All the speculation, all the arguments, and it comes down to this. Joe Burns after his wretched recent run will open nonetheless with Matthew Wade for Australia, as Cameron Green makes his Test debut at six.

Joe Burns
Matthew Wade
Marnus Labuschagne
Steve Smith
Travis Head
Cameron Green
Tim Paine (c, wk)
Pat Cummins
Mitchell Starc
Nathan Lyon
Josh Hazlewood

Virat Kohli wins the toss and India will bat first!

The Indian captain says: “Looks like a really nice wicket. Nice and hard. And just runs on the board - it’s priceless in Test cricket especially playing away from home or anywhere actually, but more so away from home, to be able to put some pressure on the opposition when they bat.”

We know this one already. Australia’s will come later.

India
Prithvi Shaw
Mayank Agarwal
Cheteshwar Pujara
Virat Kohli
Ajinkya Rahane
Hanuma Vihari
Wriddiman Saha
Ravichandran Ashwin
Umesh Yadav
Mohammed Shami
Jasprit Bumrah

Session times. Play will start at 14:30 Adelaide time, 15:00 Eastern Daylight, 12:00 WA. The first session will be two hours. The first break will be 40 minutes, and called ‘dinner’, even though it’s at 16:30 and it’s only dinner if you’ve been very bad and been sent to bed early.

Break 16:30 to 17:10 local time. Second session 17:10 to 19:10. Tea break, 19:10 to 19:30. Final session, 19:30 to... hahaha, who are we kidding, probably about 1am given the way these guys bowl their overs.

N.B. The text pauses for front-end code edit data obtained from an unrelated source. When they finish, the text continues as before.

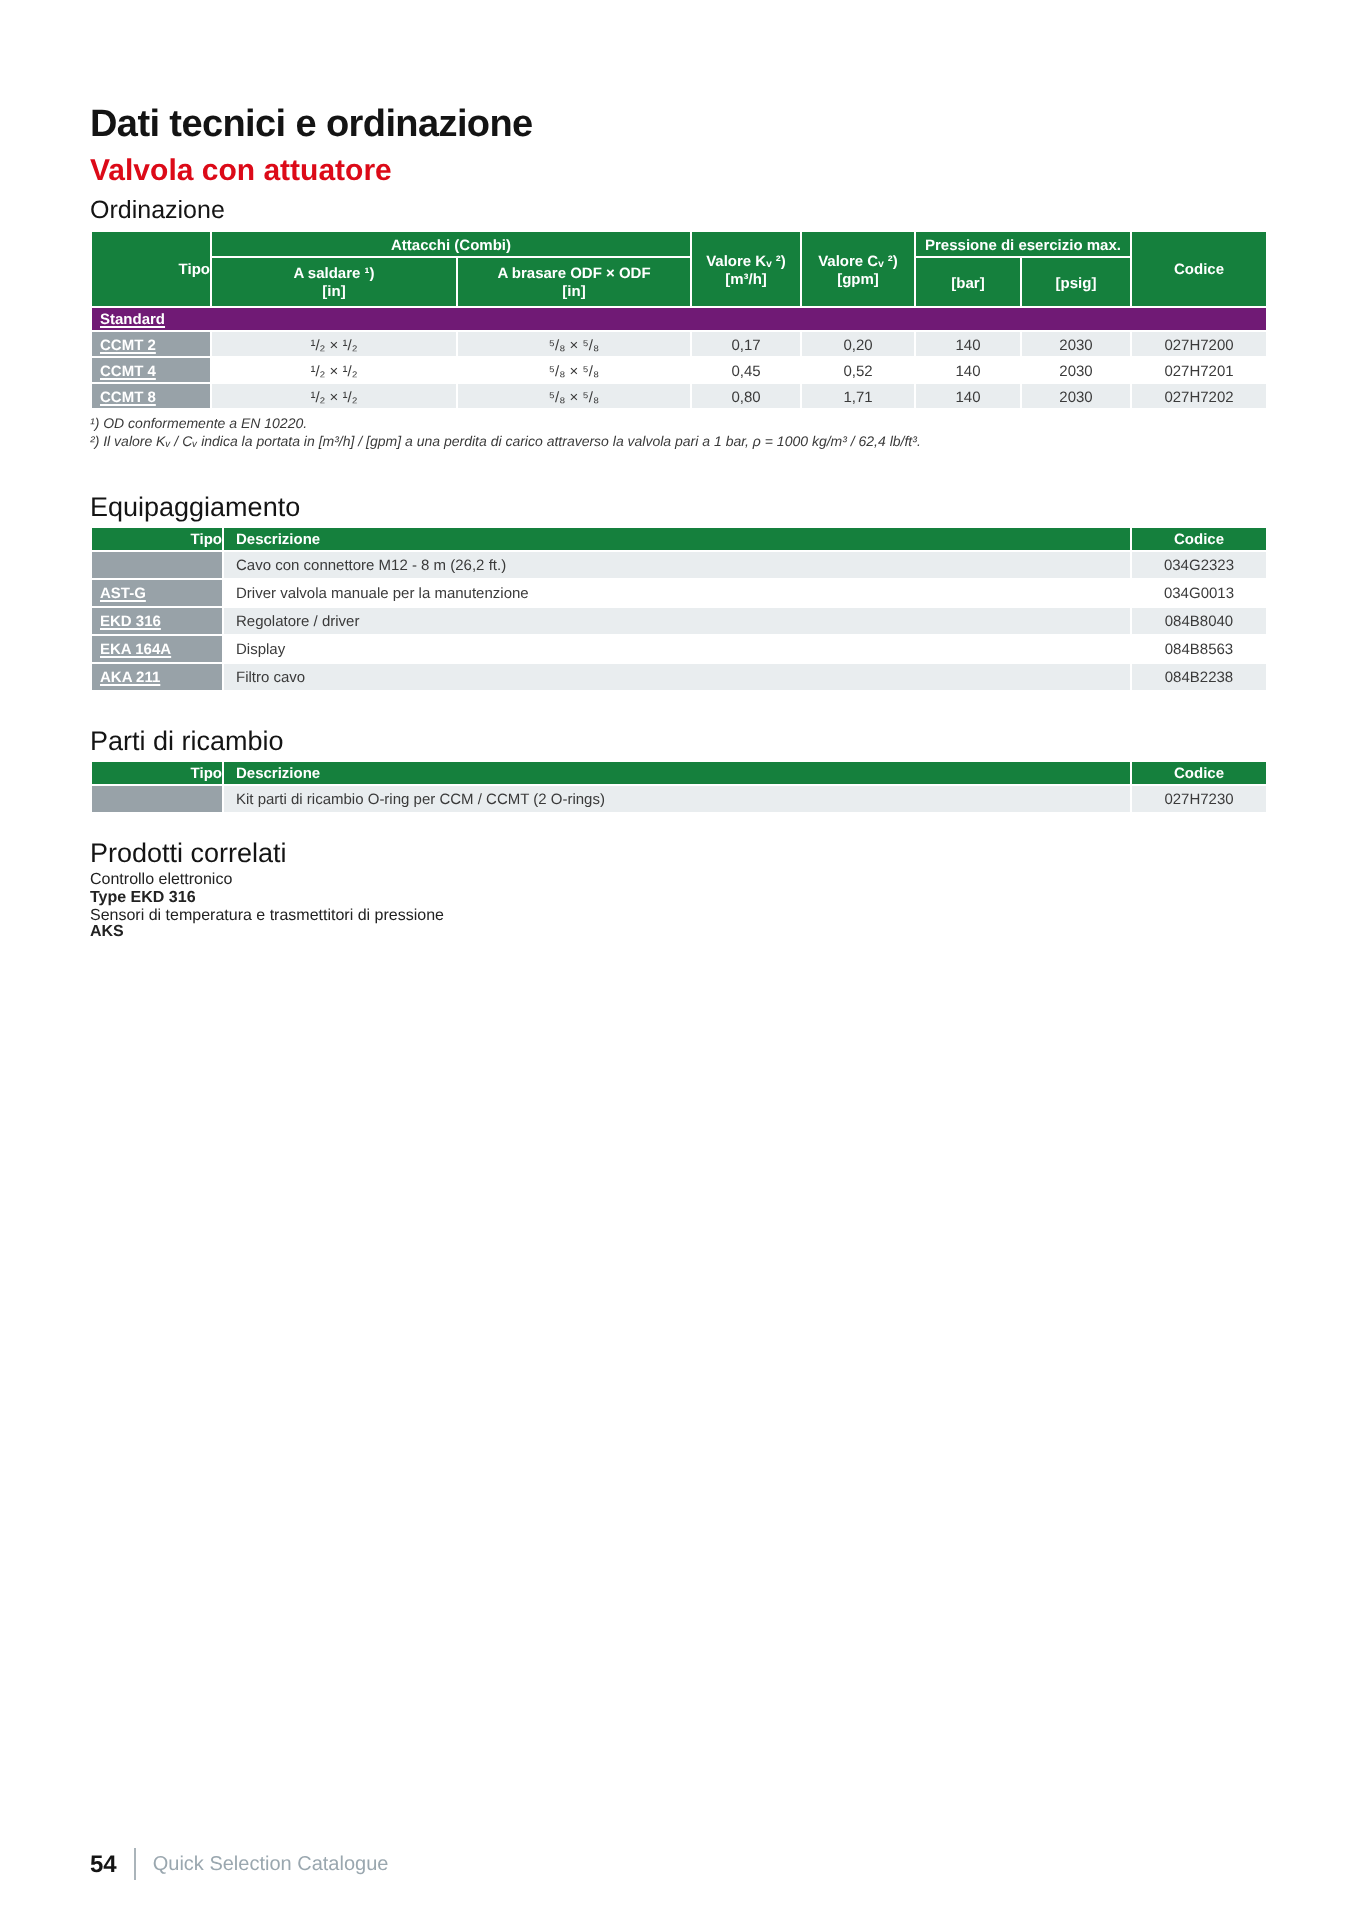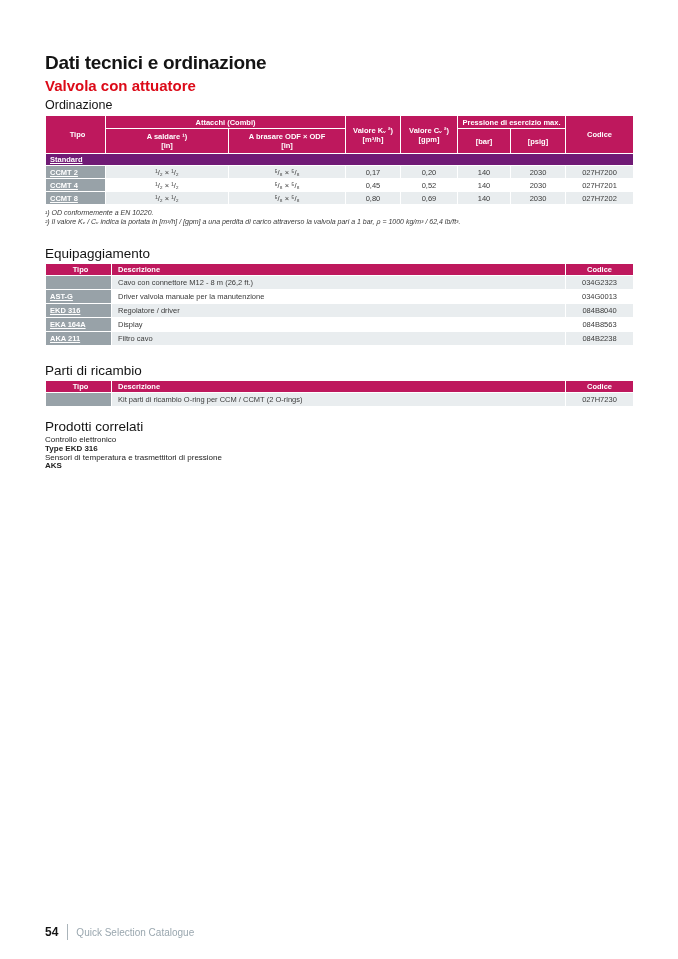"Attacchi (Combi)" .hdr { background: #be185d -> #15803d }
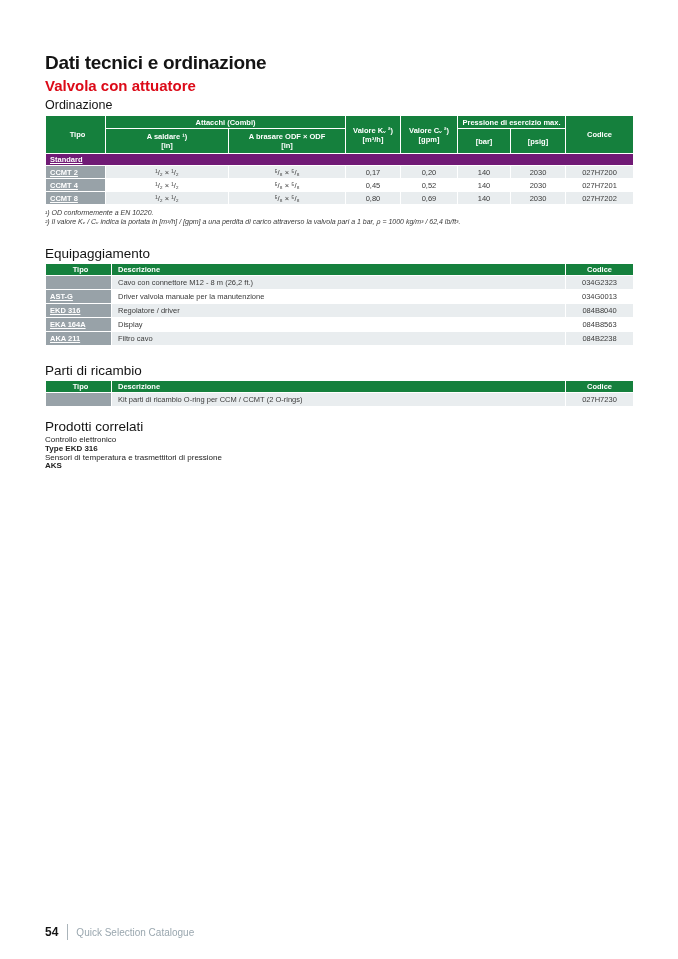"Tipo" .hdr-left { text-align: center -> right }
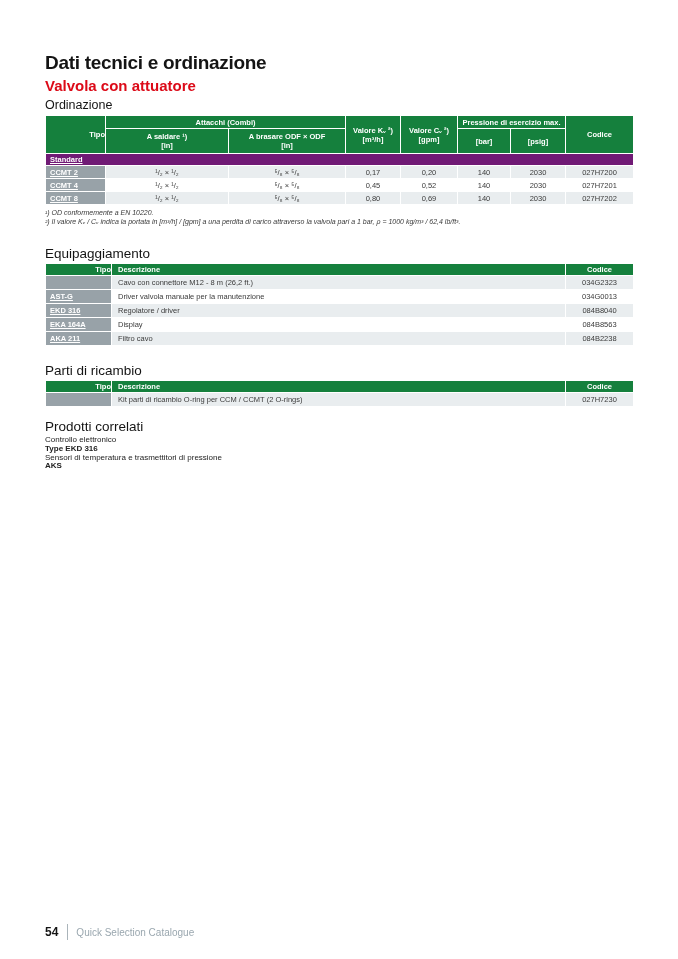"0,69" td.data { text: 0,69 -> 1,71 }
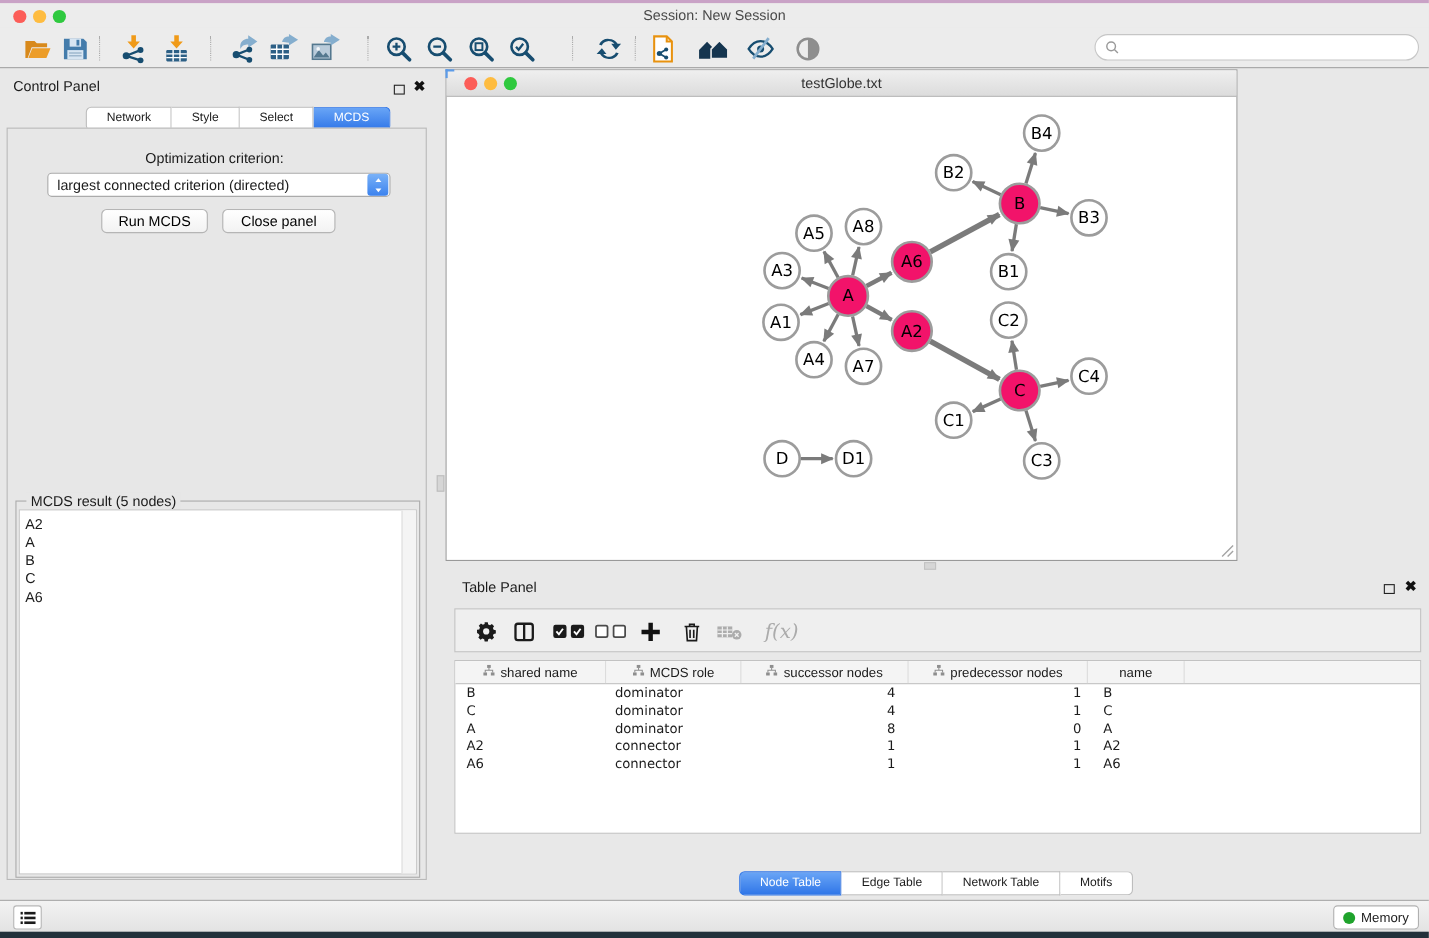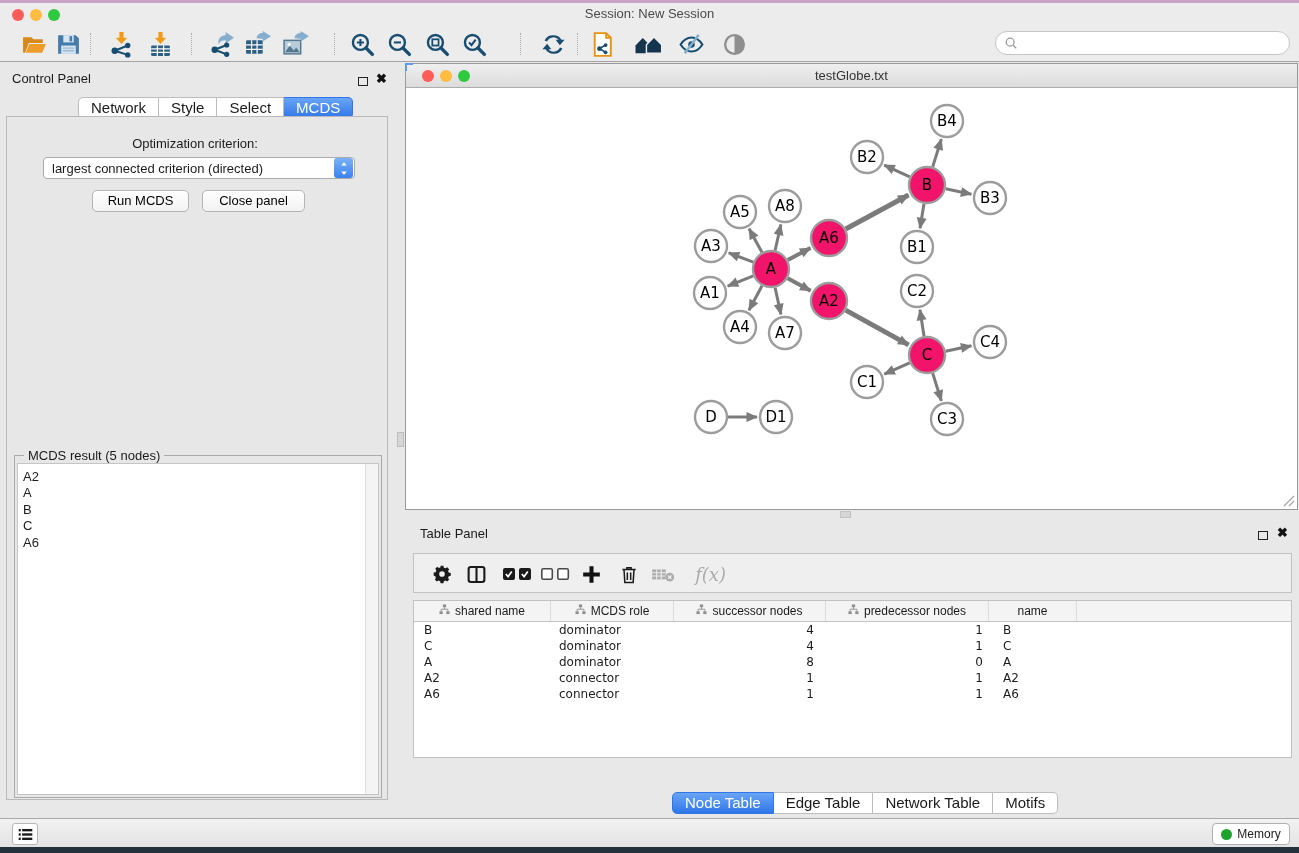"testGlobe.txt" #net-frame { width: 893px -> 720px }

Pink ball power. Mitchell Starc is back from leave as well, and he has the most wickets in day-night Tests, 42 of them. In fact, Australia’s four bowlers are the top four on the wickets list for this format. Because they’ve played more of it than others, but also because they’re good at it. Looks like tough work for India’s batting.

Where is Warner? It is important to note that Little Davey Warner is not here today. Unfortunately, Little managed to blow out his groin in some sort of high-speed groin accident, and cannot take place. He is currently the highest scorer ever in day-night Tests, with slightly shy of 600 runs (more than half of those coming in one hit last year against Pakistan). Steve Smith is next with exactly 500, and he will play.

Drop us a line. This is important! It’s hard to get through a Test match without some people saying hello, reassuring us that we’re not just shouting into a void. My email is in the sidebar, so is my tweetbox. When Adam Collins takes over after lunch, it will change to his email address. See how this works? And yes, it’ll be Adam and I today, together again, inseparable.

I’m not fussed what you write to me about, just tell me what’s on your mind. If it’s civil and relevant, it may be included on this very page. We are establishing a discourse, friends. That terrible terrible word.

In the meantime, if you’d like a preview that’s a bit more crickety than the previous post, here’s one I prepared earlier.

Related: Australia's instability gives India something to target in first Test | Geoff Lemon

You would scarcely credit it, but – it’s Test match time. We have not seen a Test match played on Australian shores since the 6th of January. January 6! We haven’t seen Australia play one anywhere else, either. In this most horribilis of annuses (if you’ll excuse my Latin), everything has sucked with the incredible interstellar power of MegaMaid. And one small part of that suction has been the relative lack of the game that some of us like, the long unfolding hours, the dreamy buzz of somnolent crowds that allows parts of our brains to switch off and drift into the great ether of the shared universal consciousness, only to snap back to focus when some bright point of light draws us to it. Test cricket. Days and days of it. Nights and nights, too. It’s time.

What does that mean, in more specific terms? We’re in Adelaide. Australia will play India. Two years ago the Indians won an excellent match here, one that got closer than it had any right to thanks to some brave batting from Australia’s tail, one that India eventually won thanks to Che Pujara’s brilliance with the blade and a group effort with the ball.